From temperature $0°\text{C}$ to $0°\text{C}$ the ice melts and the energy required for melting the heat is,

${Q^{″}}_{\text{e}}=m\left(L_{\text{ice}}\right)$

Here,

$L_{\text{ice}}$ is the latent heat of fusion of ice.

${Q^{″}}_{\text{e}}$ is the energy required for melting.

The latent heat of fusion of ice is $3.33\times {10}^5\text{J}/\text{kg}$.

Substitute $2.00\text{kg}$ for $m$ and $3.33\times {10}^5\text{J}/\text{kg}$ for $L_{\text{ice}}$ in the above equation.

$\begin{array}{c}{Q^{″}}_{\text{e}}=2.00\text{kg}\left(3.33\times {10}^5\text{J}/\text{kg}\right)\\ =6.66\times {10}^5\text{J}\end{array}$

From $0°\text{C}$ to $2°\text{C}$ the $H_{2}O$ is in liquid form.

Substitute $2.00\text{kg}$ for $m$, $4186\text{J}/\text{kg}\cdot °\text{C}$ for $c$, $0°\text{C}$ for $T_1$ and $2°\text{C}$ for $T_2$ in the equation (1) to find the required energy in case of liquid form.
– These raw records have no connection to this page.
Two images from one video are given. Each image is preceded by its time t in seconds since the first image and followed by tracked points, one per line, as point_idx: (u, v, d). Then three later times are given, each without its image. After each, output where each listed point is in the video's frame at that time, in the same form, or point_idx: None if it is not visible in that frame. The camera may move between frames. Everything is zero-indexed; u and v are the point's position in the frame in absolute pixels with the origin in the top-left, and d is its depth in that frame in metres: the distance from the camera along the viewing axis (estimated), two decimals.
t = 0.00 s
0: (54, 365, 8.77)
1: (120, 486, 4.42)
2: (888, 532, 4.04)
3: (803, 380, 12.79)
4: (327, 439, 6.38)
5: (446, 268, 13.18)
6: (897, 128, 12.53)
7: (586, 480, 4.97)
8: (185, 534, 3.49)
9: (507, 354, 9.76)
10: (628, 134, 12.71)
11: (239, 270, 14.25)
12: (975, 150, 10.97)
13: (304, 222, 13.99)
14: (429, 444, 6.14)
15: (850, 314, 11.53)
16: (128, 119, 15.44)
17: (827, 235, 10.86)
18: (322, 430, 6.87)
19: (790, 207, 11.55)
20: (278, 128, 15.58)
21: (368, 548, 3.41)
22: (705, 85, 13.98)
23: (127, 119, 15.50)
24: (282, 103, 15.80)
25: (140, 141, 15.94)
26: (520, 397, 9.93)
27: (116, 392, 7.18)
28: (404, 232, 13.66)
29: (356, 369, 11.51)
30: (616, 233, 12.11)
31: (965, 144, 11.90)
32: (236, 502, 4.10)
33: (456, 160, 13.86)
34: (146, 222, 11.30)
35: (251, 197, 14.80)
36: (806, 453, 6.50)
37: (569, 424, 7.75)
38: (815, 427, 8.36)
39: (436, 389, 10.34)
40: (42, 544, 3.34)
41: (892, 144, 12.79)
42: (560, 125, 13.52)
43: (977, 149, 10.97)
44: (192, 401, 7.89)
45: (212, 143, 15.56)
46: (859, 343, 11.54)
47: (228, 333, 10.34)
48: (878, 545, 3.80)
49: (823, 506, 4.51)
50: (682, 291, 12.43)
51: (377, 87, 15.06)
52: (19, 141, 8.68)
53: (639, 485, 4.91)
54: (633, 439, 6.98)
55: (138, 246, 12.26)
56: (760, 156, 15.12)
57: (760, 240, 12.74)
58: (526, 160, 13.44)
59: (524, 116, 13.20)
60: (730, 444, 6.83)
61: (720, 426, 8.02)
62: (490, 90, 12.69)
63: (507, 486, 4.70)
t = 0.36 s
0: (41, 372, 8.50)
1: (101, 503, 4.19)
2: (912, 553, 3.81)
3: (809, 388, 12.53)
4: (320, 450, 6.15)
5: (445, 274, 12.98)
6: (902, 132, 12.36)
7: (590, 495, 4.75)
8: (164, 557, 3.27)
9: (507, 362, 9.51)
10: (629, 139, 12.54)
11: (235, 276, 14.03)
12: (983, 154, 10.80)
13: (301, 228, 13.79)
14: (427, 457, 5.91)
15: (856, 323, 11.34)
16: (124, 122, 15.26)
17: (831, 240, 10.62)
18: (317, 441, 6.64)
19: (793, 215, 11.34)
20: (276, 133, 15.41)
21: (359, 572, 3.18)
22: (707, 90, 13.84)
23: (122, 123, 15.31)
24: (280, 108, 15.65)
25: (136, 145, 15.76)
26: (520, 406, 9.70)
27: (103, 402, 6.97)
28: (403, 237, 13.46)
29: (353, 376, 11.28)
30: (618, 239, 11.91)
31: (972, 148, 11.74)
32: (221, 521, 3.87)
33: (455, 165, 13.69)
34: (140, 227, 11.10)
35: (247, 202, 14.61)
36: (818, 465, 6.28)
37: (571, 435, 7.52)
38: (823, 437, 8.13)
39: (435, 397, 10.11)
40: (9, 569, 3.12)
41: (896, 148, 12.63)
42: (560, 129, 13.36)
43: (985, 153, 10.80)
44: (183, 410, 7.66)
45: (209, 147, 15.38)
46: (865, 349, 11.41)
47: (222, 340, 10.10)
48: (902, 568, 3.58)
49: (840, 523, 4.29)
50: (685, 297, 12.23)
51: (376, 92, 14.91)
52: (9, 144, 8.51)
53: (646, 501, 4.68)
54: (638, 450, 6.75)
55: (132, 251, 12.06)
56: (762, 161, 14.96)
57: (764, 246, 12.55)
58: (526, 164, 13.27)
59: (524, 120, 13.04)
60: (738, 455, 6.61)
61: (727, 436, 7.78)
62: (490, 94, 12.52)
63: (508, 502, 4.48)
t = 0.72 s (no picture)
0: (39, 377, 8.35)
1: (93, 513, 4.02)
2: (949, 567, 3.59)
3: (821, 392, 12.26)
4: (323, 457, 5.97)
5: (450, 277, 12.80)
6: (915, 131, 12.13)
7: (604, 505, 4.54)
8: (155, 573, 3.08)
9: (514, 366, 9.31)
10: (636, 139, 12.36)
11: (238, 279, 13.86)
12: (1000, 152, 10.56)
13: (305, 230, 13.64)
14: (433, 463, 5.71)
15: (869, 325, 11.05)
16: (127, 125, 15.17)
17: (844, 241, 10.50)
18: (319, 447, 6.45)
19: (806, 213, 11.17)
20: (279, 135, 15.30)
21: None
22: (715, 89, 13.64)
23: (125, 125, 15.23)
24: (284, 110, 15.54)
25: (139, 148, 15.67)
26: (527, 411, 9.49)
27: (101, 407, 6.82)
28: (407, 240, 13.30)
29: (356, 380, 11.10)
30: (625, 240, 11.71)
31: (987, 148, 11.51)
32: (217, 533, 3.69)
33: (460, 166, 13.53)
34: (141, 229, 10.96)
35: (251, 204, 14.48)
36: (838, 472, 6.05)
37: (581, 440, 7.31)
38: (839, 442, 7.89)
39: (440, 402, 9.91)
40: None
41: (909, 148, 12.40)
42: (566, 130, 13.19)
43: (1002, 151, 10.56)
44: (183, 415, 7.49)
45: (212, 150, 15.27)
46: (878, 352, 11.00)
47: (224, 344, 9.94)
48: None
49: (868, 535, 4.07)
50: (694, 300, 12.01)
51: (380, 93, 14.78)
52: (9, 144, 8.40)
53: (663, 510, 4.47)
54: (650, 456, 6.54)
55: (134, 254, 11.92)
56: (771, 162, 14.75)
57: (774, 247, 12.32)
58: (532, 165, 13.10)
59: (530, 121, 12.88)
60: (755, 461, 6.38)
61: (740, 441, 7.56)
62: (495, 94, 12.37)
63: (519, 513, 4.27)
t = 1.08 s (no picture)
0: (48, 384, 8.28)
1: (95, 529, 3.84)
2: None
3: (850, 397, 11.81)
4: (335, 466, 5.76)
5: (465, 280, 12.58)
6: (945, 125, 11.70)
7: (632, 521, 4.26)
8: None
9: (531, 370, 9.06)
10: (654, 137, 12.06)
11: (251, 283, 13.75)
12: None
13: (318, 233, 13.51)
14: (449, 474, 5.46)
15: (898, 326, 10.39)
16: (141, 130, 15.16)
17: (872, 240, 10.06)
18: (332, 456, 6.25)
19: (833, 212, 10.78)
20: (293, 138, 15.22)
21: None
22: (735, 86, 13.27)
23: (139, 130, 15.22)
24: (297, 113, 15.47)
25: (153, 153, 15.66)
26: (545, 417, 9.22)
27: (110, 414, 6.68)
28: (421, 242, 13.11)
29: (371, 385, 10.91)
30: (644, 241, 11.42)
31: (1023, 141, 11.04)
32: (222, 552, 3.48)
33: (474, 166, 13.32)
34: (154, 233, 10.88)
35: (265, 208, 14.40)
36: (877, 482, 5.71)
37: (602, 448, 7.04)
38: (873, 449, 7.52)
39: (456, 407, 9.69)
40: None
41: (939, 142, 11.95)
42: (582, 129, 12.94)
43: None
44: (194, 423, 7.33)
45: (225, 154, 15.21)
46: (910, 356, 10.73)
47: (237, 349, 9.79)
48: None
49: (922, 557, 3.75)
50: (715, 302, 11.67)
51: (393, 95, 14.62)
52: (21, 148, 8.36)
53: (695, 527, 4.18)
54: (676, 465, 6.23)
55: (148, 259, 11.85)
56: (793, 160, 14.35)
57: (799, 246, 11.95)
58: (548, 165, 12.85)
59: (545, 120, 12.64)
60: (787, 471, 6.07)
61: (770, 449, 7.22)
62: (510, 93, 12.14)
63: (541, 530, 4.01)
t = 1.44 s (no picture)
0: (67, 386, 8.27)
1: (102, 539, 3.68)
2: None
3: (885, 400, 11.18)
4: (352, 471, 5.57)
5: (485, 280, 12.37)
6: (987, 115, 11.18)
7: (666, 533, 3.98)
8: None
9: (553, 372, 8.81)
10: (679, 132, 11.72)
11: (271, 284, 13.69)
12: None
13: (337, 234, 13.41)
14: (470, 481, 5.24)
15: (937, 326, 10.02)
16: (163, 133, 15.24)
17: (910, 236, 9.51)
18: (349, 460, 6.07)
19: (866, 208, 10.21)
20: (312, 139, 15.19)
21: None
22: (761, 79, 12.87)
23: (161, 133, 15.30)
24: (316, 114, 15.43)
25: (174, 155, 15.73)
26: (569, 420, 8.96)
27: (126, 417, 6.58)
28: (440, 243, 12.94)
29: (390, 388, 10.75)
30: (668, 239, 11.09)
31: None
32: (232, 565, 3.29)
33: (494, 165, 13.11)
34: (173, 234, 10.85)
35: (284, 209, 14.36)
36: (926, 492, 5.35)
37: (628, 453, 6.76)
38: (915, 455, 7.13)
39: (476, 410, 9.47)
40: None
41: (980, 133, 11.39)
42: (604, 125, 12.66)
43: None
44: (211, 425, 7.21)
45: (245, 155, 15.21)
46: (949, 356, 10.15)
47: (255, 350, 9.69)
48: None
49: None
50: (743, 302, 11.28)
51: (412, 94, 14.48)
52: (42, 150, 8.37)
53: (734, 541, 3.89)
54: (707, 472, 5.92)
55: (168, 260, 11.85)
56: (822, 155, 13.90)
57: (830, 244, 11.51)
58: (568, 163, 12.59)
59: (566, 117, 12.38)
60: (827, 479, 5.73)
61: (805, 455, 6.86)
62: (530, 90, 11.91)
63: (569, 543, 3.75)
$\begin{array}{c}{Q^{‴}}_{\text{e}}=4186\text{J}/\text{kg}\cdot °\text{C}\left(2.00\text{kg}\right)\left(2°\text{C}-\left(0°\text{C}\right)\right)\\ =4186\text{J}/\text{kg}\cdot °\text{C}\left(2.00\text{kg}\right)\left(2°\text{C}\right)\\ =16744\text{J}\\ \approx 0.167\times {10}^4\text{J}\end{array}$

The total energy required in case (e) is,

$Q_{\text{e}}={Q^{\prime }}_{\text{e}}+{Q^{″}}_{\text{e}}+{Q^{‴}}_{\text{e}}$

Substitute $\text{0}\text{.0418}\times {\text{10}}^5\text{J}$ for ${Q^{\prime }}_{\text{e}}$, $6.66\times {10}^5\text{J}$ for ${Q^{″}}_{\text{e}}$ and $16744\text{J}$ for ${Q^{‴}}_{\text{e}}$ in the above equation.

$\begin{array}{c}{Q}_{\text{e}}=\text{0}\text{.0418}\times {\text{10}}^5\text{J}+6.66\times {10}^5\text{J}+16744\text{J}\\ =6.87\times {\text{10}}^5\text{J}\end{array}$

Thus, the energy required in case (e) is $6.87\times {\text{10}}^5\text{J}$.

Conclusion:

Therefore, the rank from the largest to smallest according to the required energy input is $Q_{\text{e}}>Q_{\text{a}}=Q_{\text{b}}=Q_{\text{c}}>Q_{\text{d}}$.